- Exercise description -
Return only the lines below starting at the line containing "Figure 4. Latitudinal" and ending at the line containing "Figure 7. Impact", both included, exactly as they are and with no pictures.

- Data provided -

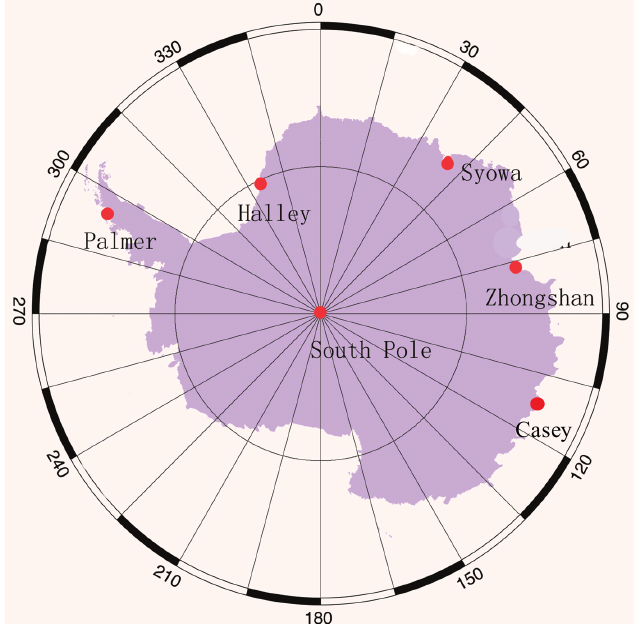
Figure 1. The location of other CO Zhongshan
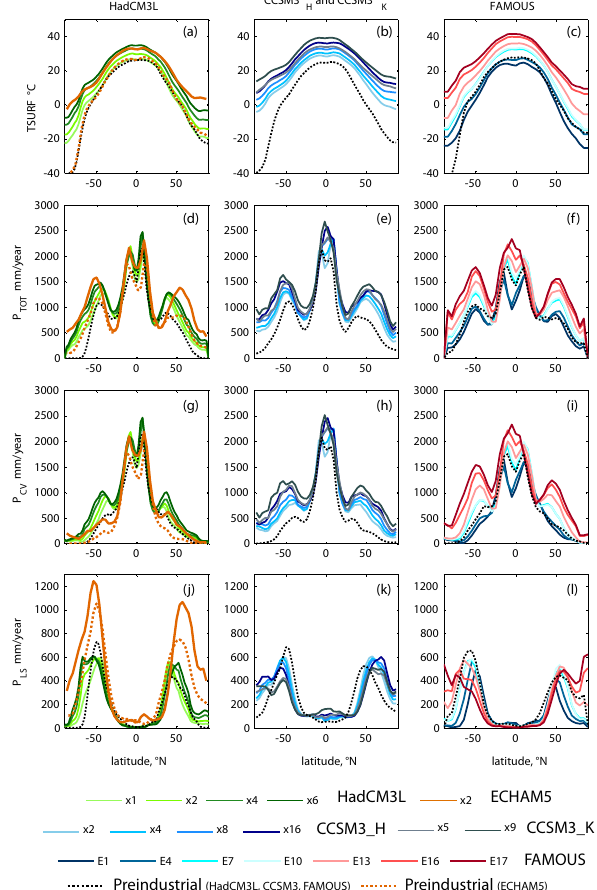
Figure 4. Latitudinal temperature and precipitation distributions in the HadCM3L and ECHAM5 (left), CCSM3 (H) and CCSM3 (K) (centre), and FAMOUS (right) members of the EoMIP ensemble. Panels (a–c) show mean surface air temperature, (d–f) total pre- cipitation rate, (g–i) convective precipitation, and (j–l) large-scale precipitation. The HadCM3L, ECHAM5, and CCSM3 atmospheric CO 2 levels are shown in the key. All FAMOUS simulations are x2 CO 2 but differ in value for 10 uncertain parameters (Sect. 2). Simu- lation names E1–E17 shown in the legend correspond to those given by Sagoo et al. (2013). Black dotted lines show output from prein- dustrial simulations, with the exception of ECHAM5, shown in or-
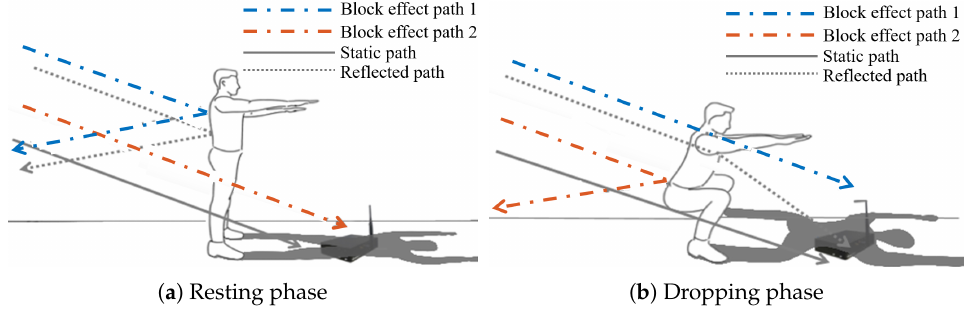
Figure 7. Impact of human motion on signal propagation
---
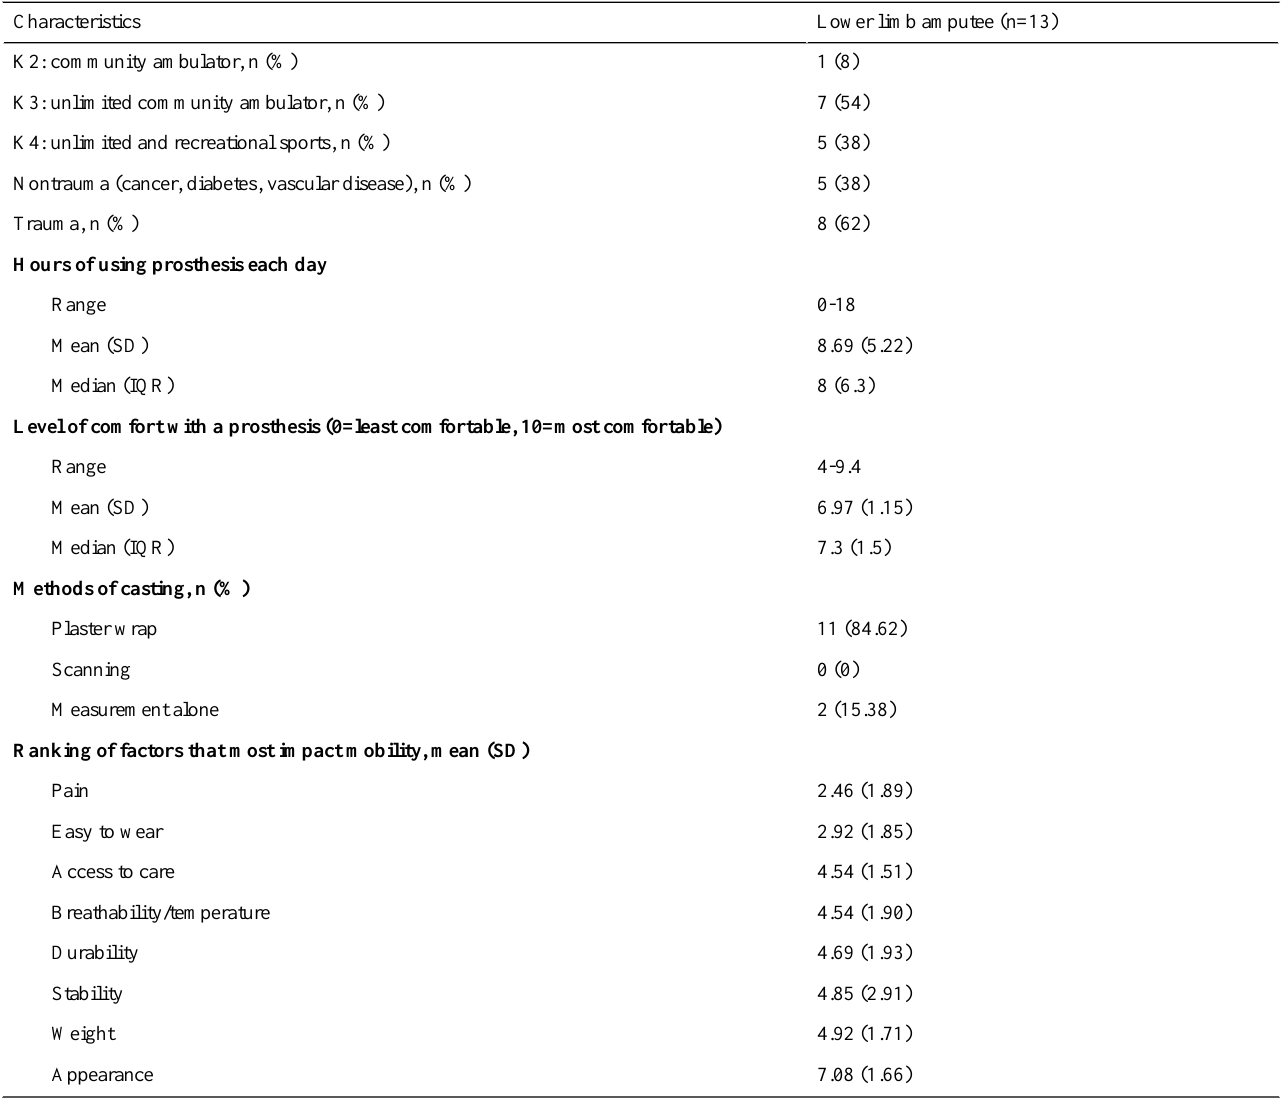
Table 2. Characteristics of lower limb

- Result for this task -
Figure 4. Latitudinal temperature and precipitation distributions in the HadCM3L and ECHAM5 (left), CCSM3 (H) and CCSM3 (K) (centre), and FAMOUS (right) members of the EoMIP ensemble. Panels (a–c) show mean surface air temperature, (d–f) total pre- cipitation rate, (g–i) convective precipitation, and (j–l) large-scale precipitation. The HadCM3L, ECHAM5, and CCSM3 atmospheric CO 2 levels are shown in the key. All FAMOUS simulations are x2 CO 2 but differ in value for 10 uncertain parameters (Sect. 2). Simu- lation names E1–E17 shown in the legend correspond to those given by Sagoo et al. (2013). Black dotted lines show output from prein- dustrial simulations, with the exception of ECHAM5, shown in or-
Figure 7. Impact of human motion on signal propagation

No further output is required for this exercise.